Autologous hematopoietic stem cell transplant is a standard treatment for eligible myeloma patients. It involves collecting a patient’s own healthy blood stem cells, eliminating all blood cells, and transplanting the stem cells back so their body can create new and healthy blood cells.

“Given the performance over other treatment options, autologous stem cell transplant will most likely continue to be the standard of care in patients newly diagnosed with multiple myeloma who are eligible,” Nikhil Munshi, MD, the director of basic and correlative science at the Dana-Farber Cancer Institute’s Jerome Lipper Multiple Myeloma Center, said.
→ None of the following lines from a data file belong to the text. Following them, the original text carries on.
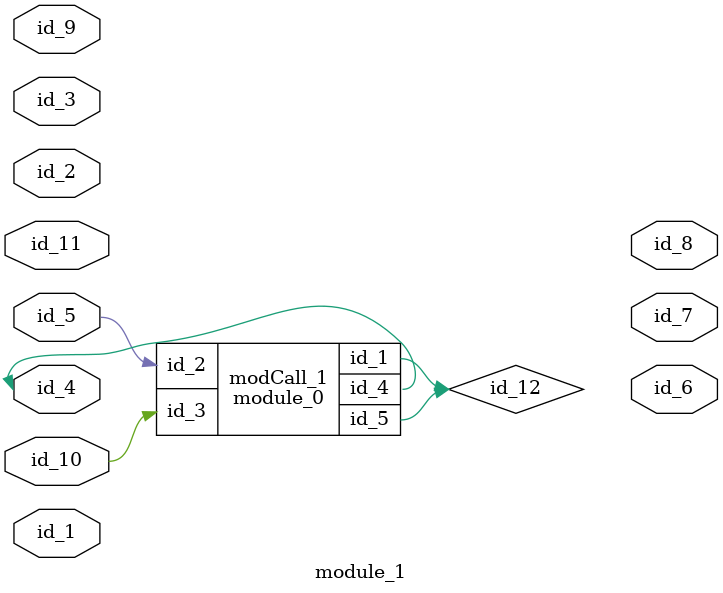
<source format=v>
module module_0 (
    id_1,
    id_2,
    id_3,
    id_4,
    id_5
);
  output wire id_5;
  inout wire id_4;
  input wire id_3;
  input wire id_2;
  inout wire id_1;
  assign id_4 = id_4;
endmodule
module module_1 (
    id_1,
    id_2,
    id_3,
    id_4,
    id_5,
    id_6,
    id_7,
    id_8,
    id_9,
    id_10,
    id_11
);
  input wire id_11;
  inout wire id_10;
  input wire id_9;
  output wire id_8;
  output wire id_7;
  output wire id_6;
  input wire id_5;
  inout wire id_4;
  input wire id_3;
  inout wire id_2;
  input wire id_1;
  wire id_12;
  wire id_13;
  module_0 modCall_1 (
      id_12,
      id_5,
      id_10,
      id_4,
      id_12
  );
endmodule

</source>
However, some patients still fail to respond adequately to this approach, highlighting a high unmet need.

“The investigation of a well-established CAR T cell therapy, such as Abecma, in the newly diagnosed multiple myeloma treatment paradigm will be an important next step,” added Munshi, who is also Kraft family chair and a senior physician at Dana-Farber and a professor of medicine at Harvard Medical School.

CAR T-cell therapy is a type of immunotherapy wherein a patient’s own immune T-cells are isolated and engineered in the lab to produce a receptor protein called chimeric antigen receptor (CAR) that helps recognize and eliminate cancer cells. The engineered cells are then expanded and infused back into the patient.

In Abecma, previously known as ide-cel or bb2121, the engineered T-cells’ CAR is specifically designed to recognize BCMA, a protein found at high levels on myeloma cells. These T-cells are expected to kill off only myeloma cells, while leaving healthy cells largely unharmed.

KarMMa trial data

The pivotal KarMMa trial, which took place in the U.S., Canada, Europe, and Japan, assessed Abecma’s two-year safety and effectiveness in 149 myeloma patients who received at least three previous treatment regimens and failed to respond to their last one.

Top-line data showed 73.4% of the 128 participants who received the target dose of 150–450 million CAR T-cells responded to treatment, including 31.3% who showed no signs of cancer.

Treatment responses lasted for a median of 10.6 months and patients lived without signs of disease progression for a median of 8.6 months.

Information from the largest dataset to date of Abecma’s real-world use were also consistent with KarMMa’s safety and efficacy findings. This despite 77% of patients having simultaneous health conditions that would have made them ineligible for that trial, 2seventy bio noted in its release.

Abecma is also being tested as an earlier line of treatment in the KarMMa-2 Phase 2 trial (NCT03601078) and the KarMMa-3 study, as well as a first-line therapy in the KarMMa-4 Phase 1 study (NCT04196491).

The Phase 1/2 KarMMa-7 trial (NCT04855136) is investigating the safety and effectiveness of Abecma in combination with other therapies.